■ Work instructions
Count each line below that has the word "water" in it, and give only the total.
== Segment start ==
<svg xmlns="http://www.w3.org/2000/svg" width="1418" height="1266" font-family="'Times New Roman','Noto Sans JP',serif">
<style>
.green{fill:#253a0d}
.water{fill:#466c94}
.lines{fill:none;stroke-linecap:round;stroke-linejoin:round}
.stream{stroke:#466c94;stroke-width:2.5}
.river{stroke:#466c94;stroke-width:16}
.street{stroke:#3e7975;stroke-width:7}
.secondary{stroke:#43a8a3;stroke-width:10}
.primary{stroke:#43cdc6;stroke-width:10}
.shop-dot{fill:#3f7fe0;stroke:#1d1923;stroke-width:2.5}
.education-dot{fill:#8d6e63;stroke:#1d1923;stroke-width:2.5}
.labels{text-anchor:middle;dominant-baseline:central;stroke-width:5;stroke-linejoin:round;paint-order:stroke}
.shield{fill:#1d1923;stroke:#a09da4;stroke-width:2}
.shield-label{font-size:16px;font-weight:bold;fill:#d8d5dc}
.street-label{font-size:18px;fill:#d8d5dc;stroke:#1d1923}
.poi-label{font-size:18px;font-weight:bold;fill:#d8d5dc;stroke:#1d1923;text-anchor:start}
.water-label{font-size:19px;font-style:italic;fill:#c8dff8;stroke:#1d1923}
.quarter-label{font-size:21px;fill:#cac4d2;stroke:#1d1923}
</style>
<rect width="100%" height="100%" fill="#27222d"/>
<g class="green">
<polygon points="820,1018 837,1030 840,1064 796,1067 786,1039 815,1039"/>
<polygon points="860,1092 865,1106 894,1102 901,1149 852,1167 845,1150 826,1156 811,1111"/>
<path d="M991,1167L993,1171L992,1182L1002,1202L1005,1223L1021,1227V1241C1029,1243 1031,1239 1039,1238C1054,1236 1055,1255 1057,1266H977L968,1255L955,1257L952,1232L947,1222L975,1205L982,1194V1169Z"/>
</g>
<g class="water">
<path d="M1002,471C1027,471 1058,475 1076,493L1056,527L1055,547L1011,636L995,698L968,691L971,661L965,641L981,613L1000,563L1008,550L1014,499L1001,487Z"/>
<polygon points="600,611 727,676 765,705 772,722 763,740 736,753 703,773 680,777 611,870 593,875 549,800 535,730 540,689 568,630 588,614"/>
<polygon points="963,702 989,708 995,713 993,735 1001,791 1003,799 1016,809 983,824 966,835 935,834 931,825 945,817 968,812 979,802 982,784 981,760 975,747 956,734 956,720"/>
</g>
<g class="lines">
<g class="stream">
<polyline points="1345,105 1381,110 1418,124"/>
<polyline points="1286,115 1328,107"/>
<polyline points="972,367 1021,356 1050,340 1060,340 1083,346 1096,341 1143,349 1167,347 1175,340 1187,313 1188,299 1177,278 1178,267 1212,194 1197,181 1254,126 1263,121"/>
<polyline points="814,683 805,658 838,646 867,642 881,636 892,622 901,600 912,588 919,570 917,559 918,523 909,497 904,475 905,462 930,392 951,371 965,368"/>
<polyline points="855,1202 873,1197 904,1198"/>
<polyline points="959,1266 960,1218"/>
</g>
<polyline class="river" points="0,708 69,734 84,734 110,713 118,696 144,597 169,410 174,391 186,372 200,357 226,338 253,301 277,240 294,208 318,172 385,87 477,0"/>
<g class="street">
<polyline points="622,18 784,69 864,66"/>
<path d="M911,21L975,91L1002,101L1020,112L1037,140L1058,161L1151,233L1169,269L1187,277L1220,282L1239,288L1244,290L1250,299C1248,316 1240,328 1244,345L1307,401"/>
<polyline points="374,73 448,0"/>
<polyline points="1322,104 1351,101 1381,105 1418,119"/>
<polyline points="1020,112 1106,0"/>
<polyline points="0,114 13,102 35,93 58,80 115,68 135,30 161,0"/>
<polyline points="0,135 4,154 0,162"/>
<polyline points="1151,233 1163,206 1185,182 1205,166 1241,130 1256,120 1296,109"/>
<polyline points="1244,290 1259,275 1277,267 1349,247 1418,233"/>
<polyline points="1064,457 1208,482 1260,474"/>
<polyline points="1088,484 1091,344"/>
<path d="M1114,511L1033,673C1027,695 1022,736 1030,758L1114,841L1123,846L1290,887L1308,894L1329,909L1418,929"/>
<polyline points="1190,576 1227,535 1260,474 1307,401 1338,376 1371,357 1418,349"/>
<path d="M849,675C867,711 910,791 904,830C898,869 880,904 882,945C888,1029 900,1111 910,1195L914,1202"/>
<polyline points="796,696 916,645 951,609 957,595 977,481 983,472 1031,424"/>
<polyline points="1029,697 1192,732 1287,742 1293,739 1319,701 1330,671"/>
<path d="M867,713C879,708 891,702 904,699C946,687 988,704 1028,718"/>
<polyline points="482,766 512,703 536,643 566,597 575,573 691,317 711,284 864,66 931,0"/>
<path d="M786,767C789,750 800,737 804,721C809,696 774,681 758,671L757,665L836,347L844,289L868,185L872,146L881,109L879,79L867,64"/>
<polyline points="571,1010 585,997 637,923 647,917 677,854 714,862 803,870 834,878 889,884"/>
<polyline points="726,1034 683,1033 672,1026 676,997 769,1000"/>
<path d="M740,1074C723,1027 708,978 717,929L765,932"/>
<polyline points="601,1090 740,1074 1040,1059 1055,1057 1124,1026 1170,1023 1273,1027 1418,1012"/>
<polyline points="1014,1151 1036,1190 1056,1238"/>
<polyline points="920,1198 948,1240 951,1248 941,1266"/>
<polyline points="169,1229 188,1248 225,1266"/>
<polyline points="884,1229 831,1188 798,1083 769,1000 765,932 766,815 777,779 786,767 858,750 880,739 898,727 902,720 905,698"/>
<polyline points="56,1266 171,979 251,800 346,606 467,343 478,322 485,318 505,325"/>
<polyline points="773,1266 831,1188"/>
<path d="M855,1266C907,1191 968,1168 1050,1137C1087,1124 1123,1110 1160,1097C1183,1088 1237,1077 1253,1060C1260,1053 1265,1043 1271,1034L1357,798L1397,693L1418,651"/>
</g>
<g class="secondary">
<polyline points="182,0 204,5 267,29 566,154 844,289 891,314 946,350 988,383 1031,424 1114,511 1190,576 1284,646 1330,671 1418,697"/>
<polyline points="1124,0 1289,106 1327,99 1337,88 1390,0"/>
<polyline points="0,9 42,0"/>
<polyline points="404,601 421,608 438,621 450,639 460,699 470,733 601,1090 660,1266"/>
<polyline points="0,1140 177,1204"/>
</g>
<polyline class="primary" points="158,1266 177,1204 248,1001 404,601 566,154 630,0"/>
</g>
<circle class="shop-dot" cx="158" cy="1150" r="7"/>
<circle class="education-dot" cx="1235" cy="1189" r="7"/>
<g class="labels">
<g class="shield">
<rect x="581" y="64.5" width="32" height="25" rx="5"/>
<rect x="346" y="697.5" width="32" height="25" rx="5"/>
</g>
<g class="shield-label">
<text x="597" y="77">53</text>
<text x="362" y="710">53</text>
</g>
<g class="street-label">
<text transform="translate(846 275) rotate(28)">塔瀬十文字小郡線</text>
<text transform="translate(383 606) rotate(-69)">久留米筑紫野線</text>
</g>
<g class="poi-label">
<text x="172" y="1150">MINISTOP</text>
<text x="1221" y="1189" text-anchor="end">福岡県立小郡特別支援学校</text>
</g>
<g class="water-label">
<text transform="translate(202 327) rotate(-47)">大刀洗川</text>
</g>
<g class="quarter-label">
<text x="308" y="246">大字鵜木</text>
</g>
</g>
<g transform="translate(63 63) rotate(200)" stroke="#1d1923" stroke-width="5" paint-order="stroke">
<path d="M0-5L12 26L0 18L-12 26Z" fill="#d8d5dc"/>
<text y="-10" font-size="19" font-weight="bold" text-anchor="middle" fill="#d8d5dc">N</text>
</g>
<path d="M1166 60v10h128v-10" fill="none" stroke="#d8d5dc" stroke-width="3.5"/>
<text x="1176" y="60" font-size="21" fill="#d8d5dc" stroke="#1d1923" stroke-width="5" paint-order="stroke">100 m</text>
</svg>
== Segment end ==
■ Answer box
4